WORK REQUEST:
Rewrite all the data below, replacing "pose line" with "extrinsics line" and changing nothing else. Leave the pictures out of your answer.

THE DATA:
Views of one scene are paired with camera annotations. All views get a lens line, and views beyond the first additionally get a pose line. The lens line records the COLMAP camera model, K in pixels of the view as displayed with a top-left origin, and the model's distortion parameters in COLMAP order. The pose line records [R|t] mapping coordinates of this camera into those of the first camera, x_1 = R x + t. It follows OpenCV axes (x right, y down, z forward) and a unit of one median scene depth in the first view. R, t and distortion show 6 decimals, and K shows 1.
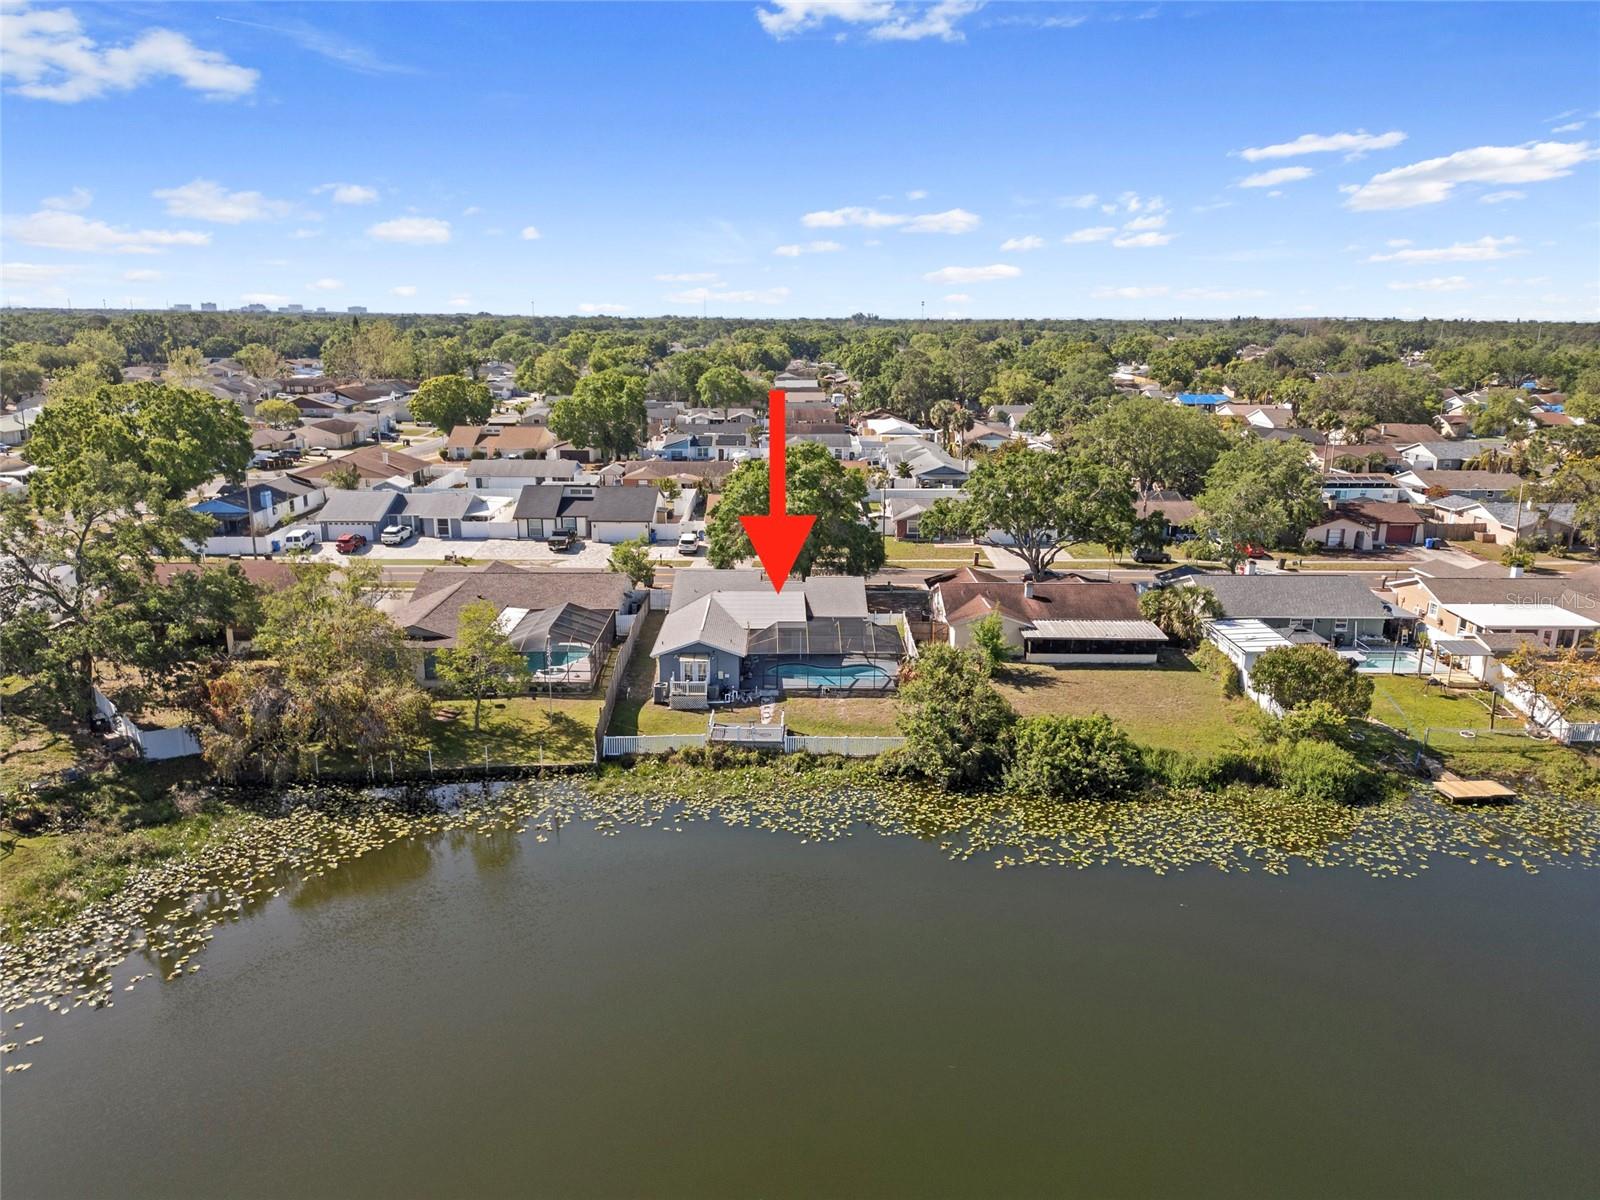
lens RADIAL K [[1120.7, 0, 792.9], [0, 1120.7, 593.0], [0, 0, 1]] dist [0.089457, -0.076649]
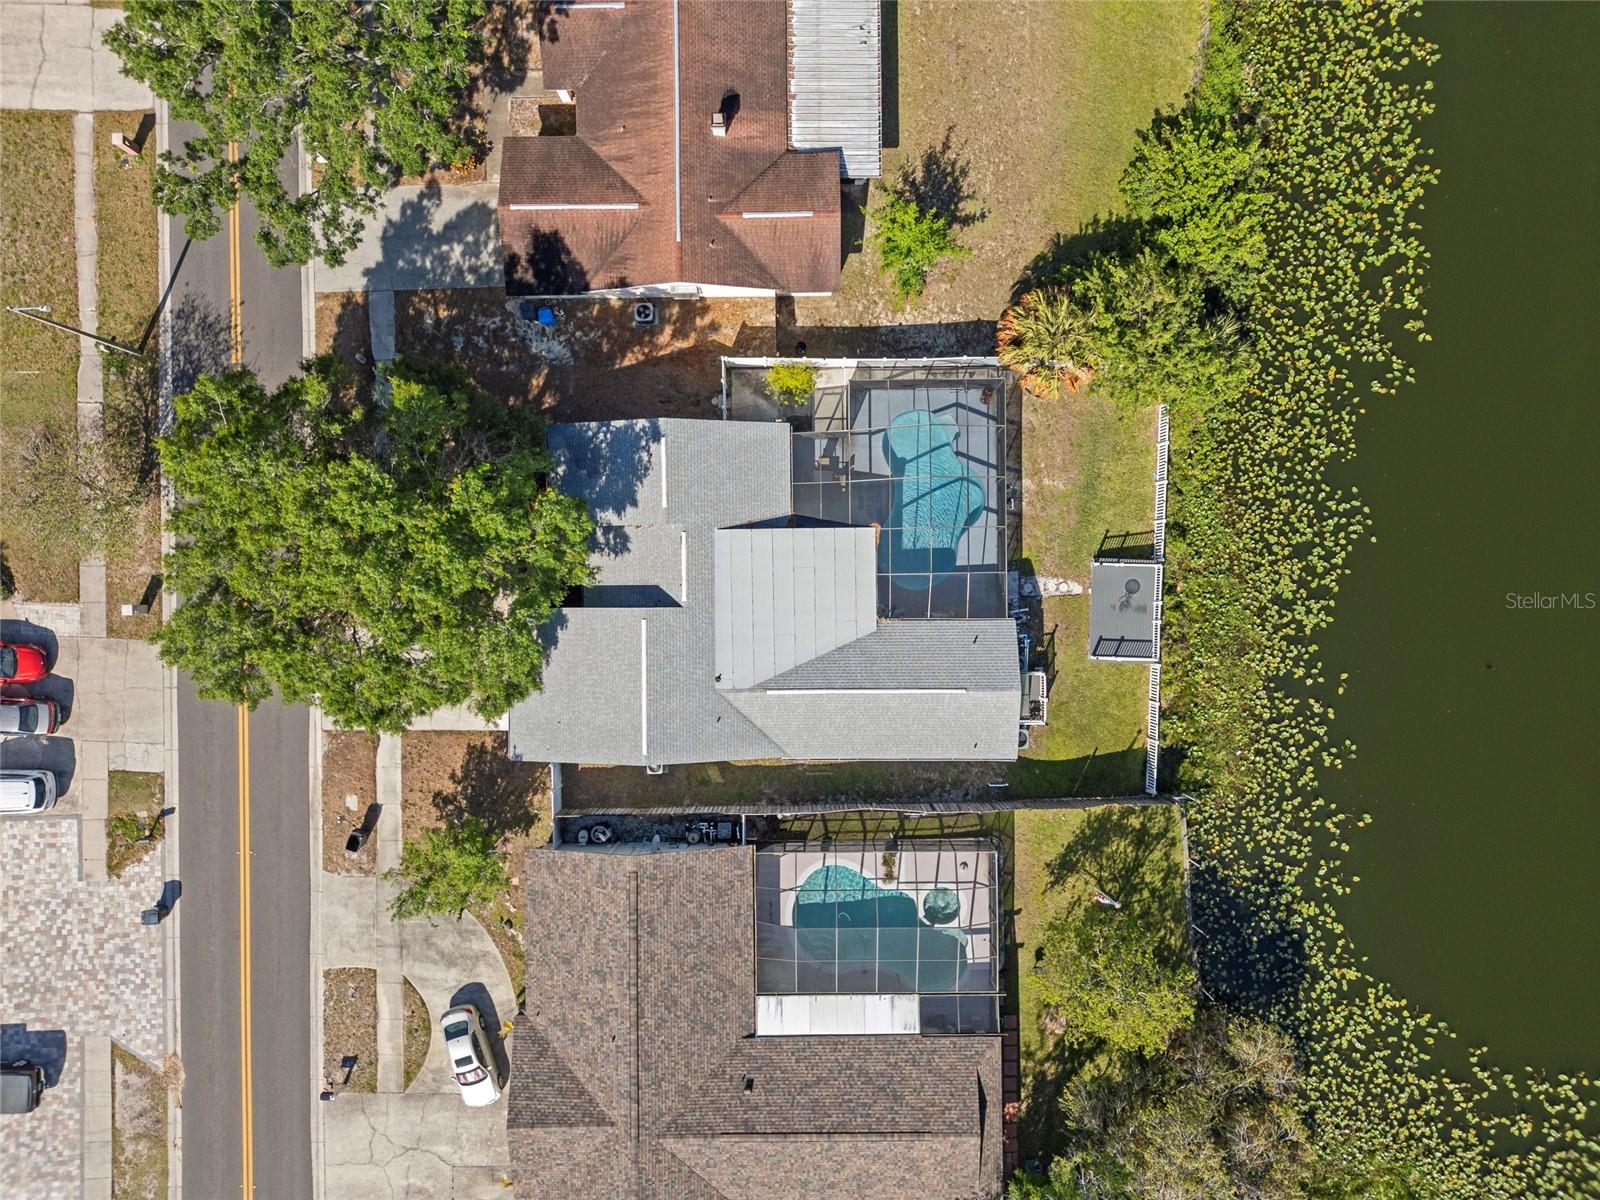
lens RADIAL K [[1129.3, 0, 792.9], [0, 1129.3, 598.9], [0, 0, 1]] dist [0.052133, -0.042316]
pose [[0.000038, -0.999883, -0.015297, -0.016584], [0.249932, -0.014802, 0.968150, -0.540172], [-0.968263, -0.003860, 0.249902, 0.815322]]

EXERCISE ANSWER:
Views of one scene are paired with camera annotations. All views get a lens line, and views beyond the first additionally get a extrinsics line. The lens line records the COLMAP camera model, K in pixels of the view as displayed with a top-left origin, and the model's distortion parameters in COLMAP order. The extrinsics line records [R|t] mapping coordinates of this camera into those of the first camera, x_1 = R x + t. It follows OpenCV axes (x right, y down, z forward) and a unit of one median scene depth in the first view. R, t and distortion show 6 decimals, and K shows 1.
lens RADIAL K [[1120.7, 0, 792.9], [0, 1120.7, 593.0], [0, 0, 1]] dist [0.089457, -0.076649]
lens RADIAL K [[1129.3, 0, 792.9], [0, 1129.3, 598.9], [0, 0, 1]] dist [0.052133, -0.042316]
pose [[0.000038, -0.999883, -0.015297, -0.016584], [0.249932, -0.014802, 0.968150, -0.540172], [-0.968263, -0.003860, 0.249902, 0.815322]]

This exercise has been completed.